“Pouco me importa se o tempo um dia vai me matar,
Eu não nasci pra semente e nem vim aqui pra ficar,
Agradeci a natureza por tudo que ela me deu,
Meu nome fica na historia pra quem não me conheceu”***
Na última segunda-feira, depois de 45 dias internado na UTI do Hospital Santo Antônio de Tenente Portela, o empresário e tradicionalista, Milton Sganderla faleceu vítima da Covid-19.
Para as estatísticas oficiais, Milton é um número em meio a tantas perdas inestimáveis e cruéis que a pandemia impôs ao mundo, mas para Tenente Porela a sua partida é muito mais do que isso.
Milton era aquele homem que não tinha inimizade com ninguém. Aquele tipo de que quem conhecia gostava e quem não conhecia já ouvirá falar bem.
Proprietário da Fármacia Sganderla, Rede Vida, Milton foi muitas vezes o socorro de pessoas que o procuravam em busca de um remédio para esse ou aquele mal, para um conselho medicinal, que sorridente, sempre vestindo bombachas, fazia questão de dar, amparado pelos anos de experiência no balcão do seu estabelecimento comercial. O doutor dos pobres, diziam alguns, mas mais do que isso, a pessoa prestativa, que sempre estava disposta a ajudar.
Milton viveu como vivem os grandes. Trabalhou, construiu e cuidou de sua família e cultivou as suas paixões. O tradicionalismo estava no centro delas.
Um apaixonado por cavalo, pelo movimento tradicionalista, pela história e pela cultura do Rio Grande, herança que passou para seus filhos Tiago, que foi o coordenador de região tradicionalista mais jovem da história e André, conhecido em todos os rodeios do Rio Grande, onde estampa com o orgulho a mesma paixão pelo cavalo que o pai trazia consigo.
Cavalgadas era uma das paixões de Milton Sganderla. Não se fazia de modesto ao afirmar que poucos gaúchos tinham mais quilômetros do que ele no lombo de um cavalo.
Em 2016, por exemplo, foi a Triunfo, e acompanhou a Chama Crioula acessa lá até Tenente Portela. No lombo do cavalo foram mais de 700 quilômetros e essa era apenas uma das incontáveis cavalgadas que esteve presente.

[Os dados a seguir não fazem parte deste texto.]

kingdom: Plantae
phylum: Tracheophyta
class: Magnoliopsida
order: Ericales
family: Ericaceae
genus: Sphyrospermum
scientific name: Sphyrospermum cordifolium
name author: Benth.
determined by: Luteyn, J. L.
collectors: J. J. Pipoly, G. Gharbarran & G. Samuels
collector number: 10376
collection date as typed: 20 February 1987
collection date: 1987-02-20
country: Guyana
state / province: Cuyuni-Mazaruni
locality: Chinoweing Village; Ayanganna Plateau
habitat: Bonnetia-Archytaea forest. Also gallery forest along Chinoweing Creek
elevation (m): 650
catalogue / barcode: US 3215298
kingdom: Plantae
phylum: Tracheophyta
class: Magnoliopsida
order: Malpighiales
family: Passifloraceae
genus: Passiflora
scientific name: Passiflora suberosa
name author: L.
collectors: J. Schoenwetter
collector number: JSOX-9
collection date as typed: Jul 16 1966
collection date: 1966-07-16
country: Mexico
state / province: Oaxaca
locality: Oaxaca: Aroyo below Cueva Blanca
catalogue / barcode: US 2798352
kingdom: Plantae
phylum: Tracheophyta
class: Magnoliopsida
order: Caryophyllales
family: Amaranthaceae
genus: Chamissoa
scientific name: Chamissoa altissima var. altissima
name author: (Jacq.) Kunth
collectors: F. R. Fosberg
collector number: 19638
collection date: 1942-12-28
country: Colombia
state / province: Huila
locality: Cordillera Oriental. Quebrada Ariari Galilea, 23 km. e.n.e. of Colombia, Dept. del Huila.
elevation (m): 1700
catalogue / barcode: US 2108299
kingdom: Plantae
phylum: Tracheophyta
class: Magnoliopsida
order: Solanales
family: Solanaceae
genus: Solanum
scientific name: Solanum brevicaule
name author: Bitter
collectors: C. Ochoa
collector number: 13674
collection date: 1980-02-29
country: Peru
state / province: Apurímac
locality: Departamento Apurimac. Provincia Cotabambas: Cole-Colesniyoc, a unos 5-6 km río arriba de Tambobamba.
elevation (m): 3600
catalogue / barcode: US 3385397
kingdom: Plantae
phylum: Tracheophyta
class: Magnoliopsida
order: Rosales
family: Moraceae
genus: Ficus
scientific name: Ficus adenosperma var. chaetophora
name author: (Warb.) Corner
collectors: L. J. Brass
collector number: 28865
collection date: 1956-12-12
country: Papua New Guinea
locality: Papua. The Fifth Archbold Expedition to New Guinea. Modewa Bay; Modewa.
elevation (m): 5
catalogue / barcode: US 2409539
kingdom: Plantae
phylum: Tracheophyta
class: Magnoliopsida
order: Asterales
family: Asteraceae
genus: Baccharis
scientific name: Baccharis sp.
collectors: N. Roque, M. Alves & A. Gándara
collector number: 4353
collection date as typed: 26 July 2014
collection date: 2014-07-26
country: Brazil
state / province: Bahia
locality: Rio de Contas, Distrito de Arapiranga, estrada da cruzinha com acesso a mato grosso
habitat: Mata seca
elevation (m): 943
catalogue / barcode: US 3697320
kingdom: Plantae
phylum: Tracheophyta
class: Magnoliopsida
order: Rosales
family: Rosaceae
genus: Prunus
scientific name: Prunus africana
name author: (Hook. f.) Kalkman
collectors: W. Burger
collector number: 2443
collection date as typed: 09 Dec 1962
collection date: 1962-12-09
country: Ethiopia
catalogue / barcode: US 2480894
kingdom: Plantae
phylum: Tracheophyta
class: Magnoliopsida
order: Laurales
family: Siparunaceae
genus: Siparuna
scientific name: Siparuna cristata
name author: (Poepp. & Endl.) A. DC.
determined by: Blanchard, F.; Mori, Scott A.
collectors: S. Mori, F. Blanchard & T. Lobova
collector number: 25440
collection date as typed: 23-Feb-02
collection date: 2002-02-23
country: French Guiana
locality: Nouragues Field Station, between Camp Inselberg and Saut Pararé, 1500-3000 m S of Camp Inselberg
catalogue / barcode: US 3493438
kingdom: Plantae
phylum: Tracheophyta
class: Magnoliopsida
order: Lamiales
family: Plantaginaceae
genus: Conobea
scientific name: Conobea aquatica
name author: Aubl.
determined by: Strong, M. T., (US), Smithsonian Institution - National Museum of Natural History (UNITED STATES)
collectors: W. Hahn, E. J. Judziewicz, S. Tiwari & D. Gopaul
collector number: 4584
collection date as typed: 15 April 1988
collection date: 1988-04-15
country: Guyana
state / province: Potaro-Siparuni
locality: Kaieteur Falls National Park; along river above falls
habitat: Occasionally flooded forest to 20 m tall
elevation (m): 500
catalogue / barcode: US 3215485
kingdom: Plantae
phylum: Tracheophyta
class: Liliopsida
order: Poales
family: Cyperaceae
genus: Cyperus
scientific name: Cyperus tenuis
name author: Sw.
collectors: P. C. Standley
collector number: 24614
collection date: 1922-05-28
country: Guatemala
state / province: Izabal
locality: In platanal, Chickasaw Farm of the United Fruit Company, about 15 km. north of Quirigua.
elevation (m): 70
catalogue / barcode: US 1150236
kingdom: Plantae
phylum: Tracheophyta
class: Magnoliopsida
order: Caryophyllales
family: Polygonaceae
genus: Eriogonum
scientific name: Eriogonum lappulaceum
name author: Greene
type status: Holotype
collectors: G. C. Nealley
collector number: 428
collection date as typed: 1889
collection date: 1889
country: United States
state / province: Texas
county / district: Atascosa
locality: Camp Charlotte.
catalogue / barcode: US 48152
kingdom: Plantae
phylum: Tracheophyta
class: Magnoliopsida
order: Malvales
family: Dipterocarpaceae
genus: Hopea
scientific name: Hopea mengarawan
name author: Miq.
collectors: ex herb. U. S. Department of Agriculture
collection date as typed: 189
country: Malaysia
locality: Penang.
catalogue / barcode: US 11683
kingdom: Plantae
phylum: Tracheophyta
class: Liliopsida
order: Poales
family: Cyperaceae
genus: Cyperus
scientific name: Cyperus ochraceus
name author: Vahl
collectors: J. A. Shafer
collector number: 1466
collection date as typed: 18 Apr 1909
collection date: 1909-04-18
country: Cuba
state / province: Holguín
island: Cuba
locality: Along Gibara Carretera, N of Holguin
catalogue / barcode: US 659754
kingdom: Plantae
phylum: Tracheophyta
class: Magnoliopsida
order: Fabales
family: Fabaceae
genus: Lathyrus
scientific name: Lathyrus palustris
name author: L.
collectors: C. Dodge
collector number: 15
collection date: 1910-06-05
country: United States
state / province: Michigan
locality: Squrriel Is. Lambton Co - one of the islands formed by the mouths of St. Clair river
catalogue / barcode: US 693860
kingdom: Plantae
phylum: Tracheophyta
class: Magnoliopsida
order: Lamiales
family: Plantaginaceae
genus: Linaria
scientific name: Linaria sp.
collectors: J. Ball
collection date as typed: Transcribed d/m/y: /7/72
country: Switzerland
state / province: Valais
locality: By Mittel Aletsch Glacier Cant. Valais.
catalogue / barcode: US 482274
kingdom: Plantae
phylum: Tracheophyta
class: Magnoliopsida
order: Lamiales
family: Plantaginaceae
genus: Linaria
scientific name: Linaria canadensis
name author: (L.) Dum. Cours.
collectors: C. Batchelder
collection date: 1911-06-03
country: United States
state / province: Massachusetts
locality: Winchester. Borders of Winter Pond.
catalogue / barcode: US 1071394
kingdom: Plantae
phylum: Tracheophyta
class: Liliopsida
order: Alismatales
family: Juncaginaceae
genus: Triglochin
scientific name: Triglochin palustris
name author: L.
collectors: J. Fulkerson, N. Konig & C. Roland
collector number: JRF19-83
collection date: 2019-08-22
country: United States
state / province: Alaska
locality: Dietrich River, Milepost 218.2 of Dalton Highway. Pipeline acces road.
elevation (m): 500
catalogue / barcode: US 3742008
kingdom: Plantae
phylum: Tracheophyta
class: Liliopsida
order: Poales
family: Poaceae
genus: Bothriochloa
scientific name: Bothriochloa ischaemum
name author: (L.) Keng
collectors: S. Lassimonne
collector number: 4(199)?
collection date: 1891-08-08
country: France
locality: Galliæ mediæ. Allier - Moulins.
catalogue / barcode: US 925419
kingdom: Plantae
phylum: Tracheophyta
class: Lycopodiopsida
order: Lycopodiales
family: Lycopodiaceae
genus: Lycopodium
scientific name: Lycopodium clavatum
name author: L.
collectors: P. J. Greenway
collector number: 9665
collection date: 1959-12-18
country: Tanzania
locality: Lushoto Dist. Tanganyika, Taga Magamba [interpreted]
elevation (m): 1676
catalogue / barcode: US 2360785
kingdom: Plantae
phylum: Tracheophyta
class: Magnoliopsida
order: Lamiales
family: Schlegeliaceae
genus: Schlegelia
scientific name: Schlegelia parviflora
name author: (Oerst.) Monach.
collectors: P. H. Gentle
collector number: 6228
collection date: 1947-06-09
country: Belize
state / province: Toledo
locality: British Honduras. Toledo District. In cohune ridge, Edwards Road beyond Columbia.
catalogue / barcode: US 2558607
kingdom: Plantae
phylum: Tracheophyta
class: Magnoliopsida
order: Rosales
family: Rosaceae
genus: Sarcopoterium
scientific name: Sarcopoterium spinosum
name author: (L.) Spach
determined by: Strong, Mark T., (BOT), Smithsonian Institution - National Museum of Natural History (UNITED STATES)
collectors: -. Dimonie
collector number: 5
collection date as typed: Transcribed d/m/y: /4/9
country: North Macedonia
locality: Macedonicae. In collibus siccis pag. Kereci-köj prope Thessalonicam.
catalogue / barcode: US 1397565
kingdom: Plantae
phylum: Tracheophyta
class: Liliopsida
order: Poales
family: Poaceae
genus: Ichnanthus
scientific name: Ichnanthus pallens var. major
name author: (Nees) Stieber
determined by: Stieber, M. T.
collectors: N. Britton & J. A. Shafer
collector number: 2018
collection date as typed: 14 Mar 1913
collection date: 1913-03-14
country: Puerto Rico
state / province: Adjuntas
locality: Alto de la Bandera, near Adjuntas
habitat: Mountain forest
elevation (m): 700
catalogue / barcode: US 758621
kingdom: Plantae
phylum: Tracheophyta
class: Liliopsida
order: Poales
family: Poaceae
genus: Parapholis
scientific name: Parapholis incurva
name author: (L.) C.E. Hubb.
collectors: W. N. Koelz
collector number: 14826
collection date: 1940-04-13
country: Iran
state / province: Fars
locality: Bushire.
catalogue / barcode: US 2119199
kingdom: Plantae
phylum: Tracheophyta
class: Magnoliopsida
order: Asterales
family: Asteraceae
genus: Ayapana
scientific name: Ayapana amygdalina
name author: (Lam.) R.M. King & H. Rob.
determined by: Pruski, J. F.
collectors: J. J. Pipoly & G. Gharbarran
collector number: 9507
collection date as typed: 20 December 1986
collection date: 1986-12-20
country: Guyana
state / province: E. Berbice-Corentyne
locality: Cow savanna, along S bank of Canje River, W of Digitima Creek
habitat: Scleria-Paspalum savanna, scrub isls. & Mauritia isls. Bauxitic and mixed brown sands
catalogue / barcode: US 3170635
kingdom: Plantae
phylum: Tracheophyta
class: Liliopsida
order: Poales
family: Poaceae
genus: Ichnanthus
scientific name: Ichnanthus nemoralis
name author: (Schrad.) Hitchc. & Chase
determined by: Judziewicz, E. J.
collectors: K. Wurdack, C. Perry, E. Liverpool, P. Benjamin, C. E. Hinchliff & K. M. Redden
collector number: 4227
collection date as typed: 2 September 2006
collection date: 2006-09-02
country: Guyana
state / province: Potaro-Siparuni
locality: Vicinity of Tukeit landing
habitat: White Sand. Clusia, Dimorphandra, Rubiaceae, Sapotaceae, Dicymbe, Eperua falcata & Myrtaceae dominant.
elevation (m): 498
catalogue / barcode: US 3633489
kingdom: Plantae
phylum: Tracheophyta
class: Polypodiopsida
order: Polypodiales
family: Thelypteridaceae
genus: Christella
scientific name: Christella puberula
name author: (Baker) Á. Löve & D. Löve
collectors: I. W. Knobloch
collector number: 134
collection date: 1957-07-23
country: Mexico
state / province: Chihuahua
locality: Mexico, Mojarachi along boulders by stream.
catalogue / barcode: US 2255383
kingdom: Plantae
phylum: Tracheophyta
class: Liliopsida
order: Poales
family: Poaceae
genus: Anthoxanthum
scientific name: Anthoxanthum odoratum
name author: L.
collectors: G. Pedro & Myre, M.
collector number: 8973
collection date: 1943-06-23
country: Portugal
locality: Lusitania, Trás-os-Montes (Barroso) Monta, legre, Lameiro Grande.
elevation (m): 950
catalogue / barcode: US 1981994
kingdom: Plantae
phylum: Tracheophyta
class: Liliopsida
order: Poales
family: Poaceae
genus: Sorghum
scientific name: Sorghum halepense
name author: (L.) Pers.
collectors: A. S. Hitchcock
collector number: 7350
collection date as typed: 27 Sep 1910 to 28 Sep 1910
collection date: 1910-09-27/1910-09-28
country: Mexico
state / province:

Milton Sganderla, Começou sua vida empresarial, trabalhando com seu pai Olimpio Sganderla como Tumuleiro, e após perder seu pai, começou a trabalhar na Farmácia do Pedro e também na Farmácia do seu Franscisco Sperotto, onde atuou por muitos anos.
Foi em 1986 que Milton Sganderla iniciou sua caminhada profissional com sua Farmácia Central localizada no prédio da Família Braucks.
Após isso ele mudou a farmácia para o Praça do Índio, ao lado da Loja do Elias Amar e mudou-se novamente em 1992 para o local onde até hoje esta localizada a Farmácia Sganderla.
Milton sempre foi um empresário que dava oportunidade as pessoas para iniciar seus primeiros empregos, acreditando e apostando como assim tinham feito com ele.
Foi um homem, que construiu uma história de ajuda na comunidade, oferecendo a todos sua experiência com medicamentos e tratamentos que curaram muitas famílias ao longo de 35 anos de história, onde ganhou o nome carinhoso de “MÉDICO DOS POBRES”.
Foi patrão do CTG Sentinela da Fronteira durante os anos de 1992 a 1994 e conselheiro do MTG-Movimento Tradicionalista Gaúcho em 2010.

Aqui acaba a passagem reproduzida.